▶ Task instructions
Filter the records below for the word "book". Copy each line that holds it.
┌─ Given records
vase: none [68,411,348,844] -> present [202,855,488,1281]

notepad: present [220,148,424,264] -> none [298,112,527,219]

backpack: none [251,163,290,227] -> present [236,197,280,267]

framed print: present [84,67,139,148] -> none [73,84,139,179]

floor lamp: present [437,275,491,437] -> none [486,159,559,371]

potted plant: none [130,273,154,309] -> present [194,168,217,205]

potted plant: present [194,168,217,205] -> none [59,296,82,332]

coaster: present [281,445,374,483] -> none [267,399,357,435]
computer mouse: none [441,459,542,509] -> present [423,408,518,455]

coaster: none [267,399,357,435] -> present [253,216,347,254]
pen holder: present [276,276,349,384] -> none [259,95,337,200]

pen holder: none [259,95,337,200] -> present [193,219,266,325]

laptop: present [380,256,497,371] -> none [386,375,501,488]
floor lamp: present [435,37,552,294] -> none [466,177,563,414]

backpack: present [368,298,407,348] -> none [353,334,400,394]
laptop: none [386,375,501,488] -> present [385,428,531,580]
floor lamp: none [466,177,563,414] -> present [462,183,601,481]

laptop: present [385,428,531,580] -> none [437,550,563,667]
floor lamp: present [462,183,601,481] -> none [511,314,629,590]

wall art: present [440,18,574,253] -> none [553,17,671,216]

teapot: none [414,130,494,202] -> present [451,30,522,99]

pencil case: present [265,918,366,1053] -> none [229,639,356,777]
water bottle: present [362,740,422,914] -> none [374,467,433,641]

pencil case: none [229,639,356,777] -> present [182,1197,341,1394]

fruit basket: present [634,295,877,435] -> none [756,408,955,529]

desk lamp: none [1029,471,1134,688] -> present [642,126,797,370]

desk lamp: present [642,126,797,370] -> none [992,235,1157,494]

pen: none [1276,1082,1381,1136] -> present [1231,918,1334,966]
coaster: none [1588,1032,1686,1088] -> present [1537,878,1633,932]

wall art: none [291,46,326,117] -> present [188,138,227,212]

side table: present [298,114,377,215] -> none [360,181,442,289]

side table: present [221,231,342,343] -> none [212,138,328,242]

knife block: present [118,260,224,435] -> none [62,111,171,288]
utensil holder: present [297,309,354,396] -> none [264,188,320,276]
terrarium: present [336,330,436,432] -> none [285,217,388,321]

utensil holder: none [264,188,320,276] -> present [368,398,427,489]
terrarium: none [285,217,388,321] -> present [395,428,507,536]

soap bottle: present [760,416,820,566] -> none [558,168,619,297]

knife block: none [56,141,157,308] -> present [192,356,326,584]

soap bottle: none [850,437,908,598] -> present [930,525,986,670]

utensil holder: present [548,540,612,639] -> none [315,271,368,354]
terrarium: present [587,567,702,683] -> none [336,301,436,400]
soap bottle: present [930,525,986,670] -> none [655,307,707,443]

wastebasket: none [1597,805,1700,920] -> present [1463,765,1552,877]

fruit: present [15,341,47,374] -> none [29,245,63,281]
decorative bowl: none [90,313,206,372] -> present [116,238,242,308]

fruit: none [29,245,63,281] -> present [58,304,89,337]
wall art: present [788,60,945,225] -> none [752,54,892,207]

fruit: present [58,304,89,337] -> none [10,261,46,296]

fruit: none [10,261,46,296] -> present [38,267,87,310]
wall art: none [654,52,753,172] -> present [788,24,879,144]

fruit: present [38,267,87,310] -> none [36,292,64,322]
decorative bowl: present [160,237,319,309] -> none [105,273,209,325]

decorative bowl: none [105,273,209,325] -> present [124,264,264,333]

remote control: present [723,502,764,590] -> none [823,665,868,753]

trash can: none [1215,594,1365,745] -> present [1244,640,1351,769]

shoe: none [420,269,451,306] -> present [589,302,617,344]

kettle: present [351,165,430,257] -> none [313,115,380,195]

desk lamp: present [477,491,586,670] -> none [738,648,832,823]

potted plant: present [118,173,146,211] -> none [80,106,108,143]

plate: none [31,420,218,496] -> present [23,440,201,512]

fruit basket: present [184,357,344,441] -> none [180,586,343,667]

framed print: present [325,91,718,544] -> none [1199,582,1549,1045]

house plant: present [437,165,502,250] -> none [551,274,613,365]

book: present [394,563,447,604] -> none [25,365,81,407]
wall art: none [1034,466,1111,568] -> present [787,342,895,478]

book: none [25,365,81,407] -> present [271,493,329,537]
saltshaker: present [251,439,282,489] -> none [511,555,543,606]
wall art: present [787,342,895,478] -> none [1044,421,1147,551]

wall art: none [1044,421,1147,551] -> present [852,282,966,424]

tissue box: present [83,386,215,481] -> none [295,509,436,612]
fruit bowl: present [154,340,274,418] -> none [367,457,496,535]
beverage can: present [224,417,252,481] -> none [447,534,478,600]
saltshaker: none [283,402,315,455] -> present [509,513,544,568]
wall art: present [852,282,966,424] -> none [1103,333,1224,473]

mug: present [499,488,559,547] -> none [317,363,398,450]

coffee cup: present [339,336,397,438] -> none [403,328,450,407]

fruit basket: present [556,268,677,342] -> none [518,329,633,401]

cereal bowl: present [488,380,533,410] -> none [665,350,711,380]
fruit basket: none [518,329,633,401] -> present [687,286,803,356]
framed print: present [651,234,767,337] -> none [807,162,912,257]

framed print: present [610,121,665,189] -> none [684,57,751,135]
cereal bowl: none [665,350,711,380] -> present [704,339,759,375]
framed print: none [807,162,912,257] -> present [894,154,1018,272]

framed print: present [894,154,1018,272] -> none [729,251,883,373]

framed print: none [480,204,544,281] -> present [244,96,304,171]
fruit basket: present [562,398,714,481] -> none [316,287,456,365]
└─
▶ Output of the exercise
book: present [394,563,447,604] -> none [25,365,81,407]
book: none [25,365,81,407] -> present [271,493,329,537]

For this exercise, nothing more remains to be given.